EXERCISE PASSAGE
--
There are four ways to explore the Trading Consequences database:

  1. Commodity Search. This performs a search of the database table of unique commodities, for commodities beginning with the search term entered. The returned list of commodities is sorted by two criteria (1) whether the commodity is a “commodity concept” (where any one of several unique names known to be used for the same commodity returns aggregated data for that commodity); or (2) alphabetically. Read more here.
  2. Location SearchThis performs a search of the database table of unique locations, for locations beginning with the search term entered. The returned list of locations is sorted by the frequency that the search term is mentioned within the historical documents. Selecting a location displays: information about the location such as which country it is within, population etc; A map highlighting the location with a map marker; A list of historical documents and an indication of how many times the selected location is mentioned within each document. Read more here.
  3. Location Cloud Visualization. This shows the relation between a selected commodity and its related location. The visualization is based on over 170000 documents from digital historical archives (see list of archives below).The purpose of the visualization is to provide a general overview of how the importance of location mentions in relation to a particular commodity changed between 1800 and 1920. Read more here.
  4. Interlinked Visualization. This provides a general overview of how commodities were discussed between 1750 and 1950 along geographic and temporal dimensions. They provide an overview of commodity and location mentions extracted from 179000 historic documents (extracted from the digital archive listed below). Read more here.

Please do try out these tools (please note that the two visualizations will only work with newer versions of the Chrome Browserand let us know what you think – we would love to know what other information or support might be useful, what feedback you have for the project team, how you think you might be able to use these tools in your own research.
--
EXCERPTED DATA

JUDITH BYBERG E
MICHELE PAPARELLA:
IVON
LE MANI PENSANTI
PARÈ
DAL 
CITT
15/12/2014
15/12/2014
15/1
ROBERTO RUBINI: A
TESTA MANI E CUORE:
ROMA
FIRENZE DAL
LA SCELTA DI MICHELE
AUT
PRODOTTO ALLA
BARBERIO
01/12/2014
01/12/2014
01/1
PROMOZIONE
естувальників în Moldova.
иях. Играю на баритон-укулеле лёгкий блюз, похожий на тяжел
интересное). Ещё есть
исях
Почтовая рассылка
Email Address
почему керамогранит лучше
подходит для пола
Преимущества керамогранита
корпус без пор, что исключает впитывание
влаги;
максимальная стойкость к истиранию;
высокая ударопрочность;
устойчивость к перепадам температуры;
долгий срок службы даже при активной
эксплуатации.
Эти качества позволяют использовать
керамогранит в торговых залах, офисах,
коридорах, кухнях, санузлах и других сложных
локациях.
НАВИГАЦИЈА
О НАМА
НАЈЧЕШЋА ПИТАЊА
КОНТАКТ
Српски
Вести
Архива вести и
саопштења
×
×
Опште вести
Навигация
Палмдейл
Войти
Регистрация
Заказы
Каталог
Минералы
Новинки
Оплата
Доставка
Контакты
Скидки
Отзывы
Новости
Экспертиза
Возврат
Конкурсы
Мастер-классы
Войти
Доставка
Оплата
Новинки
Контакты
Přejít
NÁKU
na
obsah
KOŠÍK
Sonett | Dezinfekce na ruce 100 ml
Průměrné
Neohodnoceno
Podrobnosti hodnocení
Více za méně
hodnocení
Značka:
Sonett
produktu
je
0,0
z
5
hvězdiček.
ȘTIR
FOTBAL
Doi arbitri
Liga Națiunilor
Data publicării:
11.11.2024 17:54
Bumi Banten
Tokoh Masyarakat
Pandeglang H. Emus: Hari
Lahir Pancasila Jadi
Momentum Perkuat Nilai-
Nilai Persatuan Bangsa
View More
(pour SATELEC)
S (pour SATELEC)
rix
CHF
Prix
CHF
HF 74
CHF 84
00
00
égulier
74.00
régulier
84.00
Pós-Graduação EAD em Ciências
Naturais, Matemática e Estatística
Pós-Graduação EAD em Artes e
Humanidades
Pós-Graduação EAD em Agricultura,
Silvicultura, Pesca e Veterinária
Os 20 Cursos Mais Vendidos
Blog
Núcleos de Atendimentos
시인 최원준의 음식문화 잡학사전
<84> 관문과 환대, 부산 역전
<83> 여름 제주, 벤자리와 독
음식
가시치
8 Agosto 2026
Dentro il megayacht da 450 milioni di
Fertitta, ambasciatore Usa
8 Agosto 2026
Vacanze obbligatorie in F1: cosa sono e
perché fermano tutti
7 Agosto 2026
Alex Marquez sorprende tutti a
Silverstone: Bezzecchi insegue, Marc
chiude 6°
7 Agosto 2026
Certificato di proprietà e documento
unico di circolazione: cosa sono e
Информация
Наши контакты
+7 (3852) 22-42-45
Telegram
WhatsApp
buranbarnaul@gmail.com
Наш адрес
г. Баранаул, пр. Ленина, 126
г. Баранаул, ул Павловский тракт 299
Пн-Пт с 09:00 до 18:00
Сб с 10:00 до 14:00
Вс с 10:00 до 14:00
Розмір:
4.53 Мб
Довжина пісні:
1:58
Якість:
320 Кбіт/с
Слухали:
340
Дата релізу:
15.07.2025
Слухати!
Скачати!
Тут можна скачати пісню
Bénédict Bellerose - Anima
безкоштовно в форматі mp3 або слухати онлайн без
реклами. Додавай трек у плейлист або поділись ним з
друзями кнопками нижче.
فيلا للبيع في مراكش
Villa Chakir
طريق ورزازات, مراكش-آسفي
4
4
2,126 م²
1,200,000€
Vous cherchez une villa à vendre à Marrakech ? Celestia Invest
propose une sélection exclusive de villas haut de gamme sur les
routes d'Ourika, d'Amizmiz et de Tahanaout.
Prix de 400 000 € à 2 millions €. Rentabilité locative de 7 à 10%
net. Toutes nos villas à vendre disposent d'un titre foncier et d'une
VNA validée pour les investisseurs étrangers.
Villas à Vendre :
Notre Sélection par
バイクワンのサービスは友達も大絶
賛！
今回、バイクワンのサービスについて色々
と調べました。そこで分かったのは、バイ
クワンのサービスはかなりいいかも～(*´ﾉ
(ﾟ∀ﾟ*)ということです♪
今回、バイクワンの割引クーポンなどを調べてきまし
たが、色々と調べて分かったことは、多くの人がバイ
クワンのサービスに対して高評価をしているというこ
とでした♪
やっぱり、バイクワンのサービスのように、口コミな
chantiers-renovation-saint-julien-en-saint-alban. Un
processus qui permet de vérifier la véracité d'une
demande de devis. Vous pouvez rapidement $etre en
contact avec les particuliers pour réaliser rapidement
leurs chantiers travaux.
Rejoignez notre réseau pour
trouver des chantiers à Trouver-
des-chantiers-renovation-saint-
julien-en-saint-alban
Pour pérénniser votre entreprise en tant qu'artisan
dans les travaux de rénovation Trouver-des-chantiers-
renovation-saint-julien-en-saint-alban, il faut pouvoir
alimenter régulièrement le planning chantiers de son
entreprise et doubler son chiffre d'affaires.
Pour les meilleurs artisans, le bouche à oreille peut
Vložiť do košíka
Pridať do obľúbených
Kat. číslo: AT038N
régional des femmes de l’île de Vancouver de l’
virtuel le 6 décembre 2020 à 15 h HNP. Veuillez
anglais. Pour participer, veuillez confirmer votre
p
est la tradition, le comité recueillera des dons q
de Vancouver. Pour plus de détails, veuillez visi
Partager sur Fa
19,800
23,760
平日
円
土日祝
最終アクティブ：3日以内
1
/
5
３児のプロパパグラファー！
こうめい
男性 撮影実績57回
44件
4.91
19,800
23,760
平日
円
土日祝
--
WHAT THE EXERCISE ASKS
Write the next part of the Trading Consequences overview, starting right after its final sentence. The data come from a source unrelated to the Trading Consequences overview.

TASK RESPONSE
Image of the Start page of the Interlinked Visualization.

Start page of the Interlinked Visualization.

We are also very pleased to announce that we are sharing some of the code and resources behind Trading Consequences via GitHub. This includes a range of Lexical Resources that we think historians and those undertaking historical text mining in related areas, may find particularly useful: the base lexicon of commodities created by hand for this project; the Trading Consequences SKOS ontology; and an aggregated gazeteer of ports and cities with ports.

Bea Alex shares text mining progress with the team at an early Trading Consequences meeting.

Bea Alex shares text mining progress with the team at an early Trading Consequences meeting.


The Trading Consequences team would like to acknowledge and thank the project partners, funders and data providers that have made this work possible. We would particularly like to thank the Digging Into Data Challenge, and the international partners and funders of DiD, for making this fun, challenging and highly collaborative transatlantic project possible. We have hugely enjoyed working together and we have learned a great deal from the interdisciplinary and international exchanges that has been so central to to this project.

We would also like to extend our thanks to all of those who have supported the project over the last few years with help, advice, opportunities to present and share our work, publicity for events and blog posts. Most of all we would like to thank all of those members of the historical research community who generously gave their time and perspectives to our historians, to our text mining experts, and particularly to our visualization experts to help us ensure that what we have created in this project meets genuine research needs and may have application in a range of historical research contexts.

Image of the Trading Consequences Project Team at our original kick off meeting.

Image of the Trading Consequences Project Team at our original kick off meeting.

What next?
Trading Consequences does not come to an end with this launch. Now that the search and visualization tools are live – and open for anyone to use freely on the web – our historians Professor Colin Coates (York University, Canada) and Dr Jim Clifford (University of Saskatchewan) will be continuing their research. We will continue to share their findings on historical trading patterns, and environmental history, via the Trading Consequences blog.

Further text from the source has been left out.